Parallel and Distributed Systems Group

Computer Science Department of Telecom SudParis

téléGC: Remote Garbage Collection using Memory Disaggregation

Team work: Adam Chader presented "téléGC: Remote Garbage Collection using Memory Disaggregation" at 1D19 the 8/9/2023 at 11h00.


Memory disaggregation allows to run memory intensive applications, such as memory-based big data frameworks or in-memory databases, while using the memory already available in big quantity in the rack, without having to modify any of the code, and without having to suffer the serialization cost to transfer data which would have been important in a distributed systems setting. The idea of disaggregation is to create a computing system with resource-specific nodes: machines focused on computing, and other on memory. The entire system being managed to keep the abstraction of a monolithic machine.
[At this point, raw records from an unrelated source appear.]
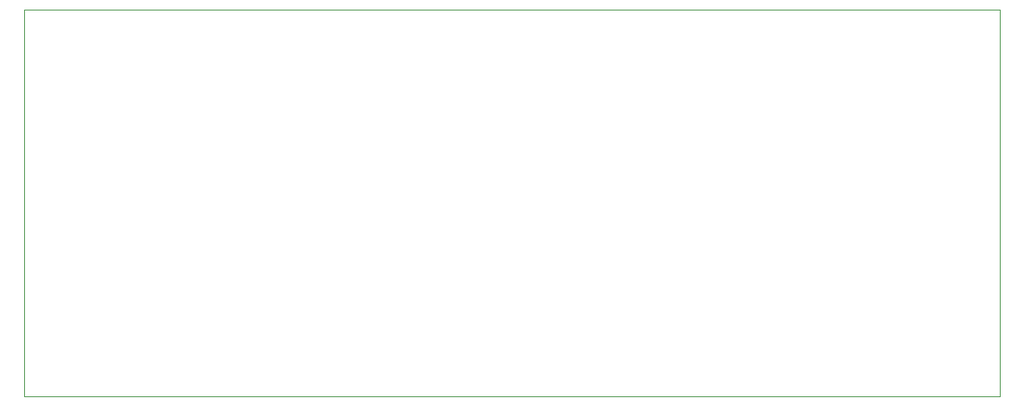
<source format=gko>
G75*
%MOIN*%
%OFA0B0*%
%FSLAX24Y24*%
%IPPOS*%
%LPD*%
%AMOC8*
5,1,8,0,0,1.08239X$1,22.5*
%
%ADD10C,0.0000*%
D10*
X000180Y000180D02*
X000180Y016176D01*
X040550Y016176D01*
X040550Y000180D01*
X000180Y000180D01*
M02*

</source>
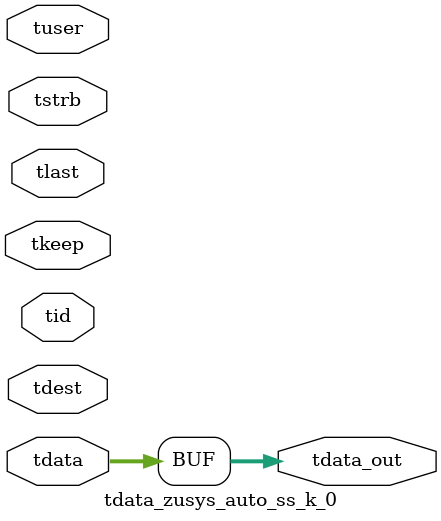
<source format=v>


`timescale 1ps/1ps

module tdata_zusys_auto_ss_k_0 #
(
parameter C_S_AXIS_TDATA_WIDTH = 32,
parameter C_S_AXIS_TUSER_WIDTH = 0,
parameter C_S_AXIS_TID_WIDTH   = 0,
parameter C_S_AXIS_TDEST_WIDTH = 0,
parameter C_M_AXIS_TDATA_WIDTH = 32
)
(
input  [(C_S_AXIS_TDATA_WIDTH == 0 ? 1 : C_S_AXIS_TDATA_WIDTH)-1:0     ] tdata,
input  [(C_S_AXIS_TUSER_WIDTH == 0 ? 1 : C_S_AXIS_TUSER_WIDTH)-1:0     ] tuser,
input  [(C_S_AXIS_TID_WIDTH   == 0 ? 1 : C_S_AXIS_TID_WIDTH)-1:0       ] tid,
input  [(C_S_AXIS_TDEST_WIDTH == 0 ? 1 : C_S_AXIS_TDEST_WIDTH)-1:0     ] tdest,
input  [(C_S_AXIS_TDATA_WIDTH/8)-1:0 ] tkeep,
input  [(C_S_AXIS_TDATA_WIDTH/8)-1:0 ] tstrb,
input                                                                    tlast,
output [C_M_AXIS_TDATA_WIDTH-1:0] tdata_out
);

assign tdata_out = {tdata[31:0]};

endmodule


</source>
Memory accesses on such systems thus become remote, and to mitigate the overhead, it makes heavy use of caching on computing nodes.

Unfortunately, a lot of application have poor locality and thus perform badly with disaggregation. Most notably Gargage Collection (GC), which is a key feature of managed languages. Indeed, GCs have to scour the entirety of the memory to figure out which objects need to be collected, which pollutes the cache, hindering both GC and application performance. The issue is that Garbage collection performance scales very poorly with memory size, and has a terrible cache locality, which makes it an antipattern for memory disaggregation.

We propose téléGC, a modified JVM runtime offering full-transparency with legacy JVM programs for far memory accesses and non obstrusive collection of objects on large heaps. This is rendered possible by offloading the collection to memory nodes, where the data is located, rather than on the compute nodes. This allows mitigating the communication and data movement between the nodes during collection.

Moreover, by using the cache coherency discrepancy between compute and memory nodes, we can perform a snapshot-at-the-beginning (SATB) collection, which allows for concurrent collection, without additional cost. The implementation of our GC is completely deported from the JVM and language agnostic, meaning téléGC could be used to collect memory from other languages than Java.